═════ Record set ═════
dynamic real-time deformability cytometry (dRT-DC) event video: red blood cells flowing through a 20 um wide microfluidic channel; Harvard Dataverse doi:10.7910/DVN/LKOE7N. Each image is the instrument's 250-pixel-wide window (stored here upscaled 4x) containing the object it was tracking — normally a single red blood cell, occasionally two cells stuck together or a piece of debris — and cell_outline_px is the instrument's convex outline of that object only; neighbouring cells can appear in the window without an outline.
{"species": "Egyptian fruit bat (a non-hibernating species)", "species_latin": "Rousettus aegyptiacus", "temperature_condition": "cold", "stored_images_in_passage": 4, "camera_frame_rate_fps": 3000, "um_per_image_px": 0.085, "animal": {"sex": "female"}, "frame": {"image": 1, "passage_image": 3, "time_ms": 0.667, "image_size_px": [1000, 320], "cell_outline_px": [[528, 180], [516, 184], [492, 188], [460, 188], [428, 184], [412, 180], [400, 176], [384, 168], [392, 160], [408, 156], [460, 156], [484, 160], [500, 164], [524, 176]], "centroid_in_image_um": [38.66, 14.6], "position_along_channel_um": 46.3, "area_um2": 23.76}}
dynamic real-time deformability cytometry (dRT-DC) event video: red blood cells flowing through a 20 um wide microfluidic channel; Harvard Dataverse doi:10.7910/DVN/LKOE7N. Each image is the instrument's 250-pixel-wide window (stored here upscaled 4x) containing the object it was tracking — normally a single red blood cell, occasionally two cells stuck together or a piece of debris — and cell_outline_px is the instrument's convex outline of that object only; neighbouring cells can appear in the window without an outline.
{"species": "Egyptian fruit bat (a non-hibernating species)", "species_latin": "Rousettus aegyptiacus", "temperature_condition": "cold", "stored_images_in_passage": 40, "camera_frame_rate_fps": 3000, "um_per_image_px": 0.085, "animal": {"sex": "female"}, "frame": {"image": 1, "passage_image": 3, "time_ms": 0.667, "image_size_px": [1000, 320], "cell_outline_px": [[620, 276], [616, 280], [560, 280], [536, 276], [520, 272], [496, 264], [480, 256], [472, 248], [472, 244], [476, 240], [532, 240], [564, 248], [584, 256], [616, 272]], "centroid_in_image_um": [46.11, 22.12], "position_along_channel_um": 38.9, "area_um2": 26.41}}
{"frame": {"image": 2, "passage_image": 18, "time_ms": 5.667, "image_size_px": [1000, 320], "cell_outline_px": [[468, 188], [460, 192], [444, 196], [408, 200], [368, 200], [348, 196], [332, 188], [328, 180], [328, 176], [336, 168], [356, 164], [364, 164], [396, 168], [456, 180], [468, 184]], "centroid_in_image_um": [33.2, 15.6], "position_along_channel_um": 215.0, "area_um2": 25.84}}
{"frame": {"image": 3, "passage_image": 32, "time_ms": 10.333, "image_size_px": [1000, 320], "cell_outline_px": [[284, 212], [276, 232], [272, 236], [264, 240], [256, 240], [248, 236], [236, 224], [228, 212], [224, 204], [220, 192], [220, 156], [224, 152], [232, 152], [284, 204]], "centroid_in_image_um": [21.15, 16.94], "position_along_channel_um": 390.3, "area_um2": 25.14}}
═════
## Task statement:
Every entry must be output again, exactly as written above.

## Output below:
dynamic real-time deformability cytometry (dRT-DC) event video: red blood cells flowing through a 20 um wide microfluidic channel; Harvard Dataverse doi:10.7910/DVN/LKOE7N. Each image is the instrument's 250-pixel-wide window (stored here upscaled 4x) containing the object it was tracking — normally a single red blood cell, occasionally two cells stuck together or a piece of debris — and cell_outline_px is the instrument's convex outline of that object only; neighbouring cells can appear in the window without an outline.
{"species": "Egyptian fruit bat (a non-hibernating species)", "species_latin": "Rousettus aegyptiacus", "temperature_condition": "cold", "stored_images_in_passage": 4, "camera_frame_rate_fps": 3000, "um_per_image_px": 0.085, "animal": {"sex": "female"}, "frame": {"image": 1, "passage_image": 3, "time_ms": 0.667, "image_size_px": [1000, 320], "cell_outline_px": [[528, 180], [516, 184], [492, 188], [460, 188], [428, 184], [412, 180], [400, 176], [384, 168], [392, 160], [408, 156], [460, 156], [484, 160], [500, 164], [524, 176]], "centroid_in_image_um": [38.66, 14.6], "position_along_channel_um": 46.3, "area_um2": 23.76}}
dynamic real-time deformability cytometry (dRT-DC) event video: red blood cells flowing through a 20 um wide microfluidic channel; Harvard Dataverse doi:10.7910/DVN/LKOE7N. Each image is the instrument's 250-pixel-wide window (stored here upscaled 4x) containing the object it was tracking — normally a single red blood cell, occasionally two cells stuck together or a piece of debris — and cell_outline_px is the instrument's convex outline of that object only; neighbouring cells can appear in the window without an outline.
{"species": "Egyptian fruit bat (a non-hibernating species)", "species_latin": "Rousettus aegyptiacus", "temperature_condition": "cold", "stored_images_in_passage": 40, "camera_frame_rate_fps": 3000, "um_per_image_px": 0.085, "animal": {"sex": "female"}, "frame": {"image": 1, "passage_image": 3, "time_ms": 0.667, "image_size_px": [1000, 320], "cell_outline_px": [[620, 276], [616, 280], [560, 280], [536, 276], [520, 272], [496, 264], [480, 256], [472, 248], [472, 244], [476, 240], [532, 240], [564, 248], [584, 256], [616, 272]], "centroid_in_image_um": [46.11, 22.12], "position_along_channel_um": 38.9, "area_um2": 26.41}}
{"frame": {"image": 2, "passage_image": 18, "time_ms": 5.667, "image_size_px": [1000, 320], "cell_outline_px": [[468, 188], [460, 192], [444, 196], [408, 200], [368, 200], [348, 196], [332, 188], [328, 180], [328, 176], [336, 168], [356, 164], [364, 164], [396, 168], [456, 180], [468, 184]], "centroid_in_image_um": [33.2, 15.6], "position_along_channel_um": 215.0, "area_um2": 25.84}}
{"frame": {"image": 3, "passage_image": 32, "time_ms": 10.333, "image_size_px": [1000, 320], "cell_outline_px": [[284, 212], [276, 232], [272, 236], [264, 240], [256, 240], [248, 236], [236, 224], [228, 212], [224, 204], [220, 192], [220, 156], [224, 152], [232, 152], [284, 204]], "centroid_in_image_um": [21.15, 16.94], "position_along_channel_um": 390.3, "area_um2": 25.14}}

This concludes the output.